I don’t want to sound like I am trivializing the matter, but in many ways the American Revolution was a Businessman’s War. The beginning of troubles came not so much from King George III as from Parliament, whose heavy regulations and protectionist tariffs angered the American colonists; basically all they wanted was a level field for marketing and delivering their goods. But the New World was richer than England could pay for, and Parliament compensated by discounting American goods and giving preferences to British companies, in punitive practices which damaged colonists’ finances and outraged the colonial Congress. Rather than compromise to reach an amicable agreement, Parliament instead added to the tax burden, and began to send troops to occupy suspected trouble spots. In an obvious case of the self-fulfilling prophecy, people forced to house and feed troops send to punish their towns were indeed angry, to the point of rebellion, and by the time anyone in Parliament began to reconsider their actions, violence had begun and spread.

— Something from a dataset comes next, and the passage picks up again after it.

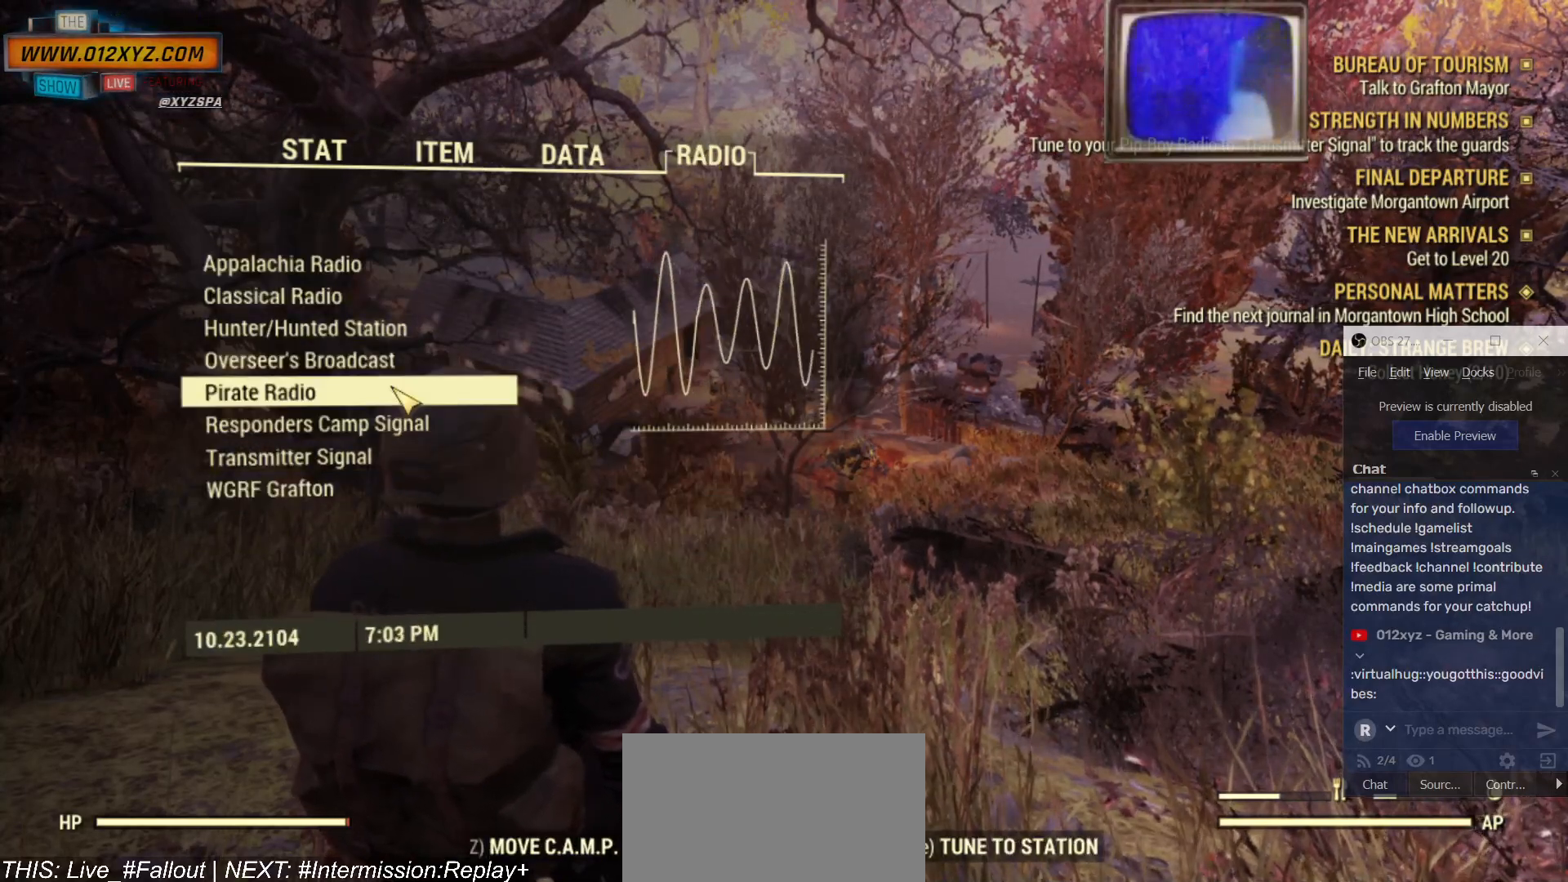
{"keys": [], "mouse": [], "events": []}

The connection between Business and Politics is long-standing, and has often been contentious. While there have been clashes, and some corrections took too long to happen, America has thrived in large part because the American Dream is real, and it allows someone to succeed on the strength of their own work. Nobody owes you a fortune, but anybody can make one. You have to know the Immutable Laws of Business, though, the ones that don’t change no matter where you are or what you are doing.

1. To succeed in Business, you have to either make or do something people need, something people want, or provide something which makes people’s lives better. There is no right to succeed; if you want to survive, you have to be about the customer.

2. Bad consequences are far more permanent than good consequences. So you’d better be able to address complaints and correct mistakes.

3. Nothing made by man is a necessity. Even if you make a great product, someone will try to make it cheaper, better, or more convenient.

4. Honesty matters. You will screw up sometimes, and things will go wrong. What happens next depends on whether you’re up to be accountable.

5. A business is only as good as its people. Especially the ones the customer sees everyday.

6. Listen to the customer.

7. No one owes you anything.




By the way, that USPS package is apparently still sitting in a Washington State airport, and no one at the USPS has any intention of looking for it anytime soon. That tells a lesson all its own.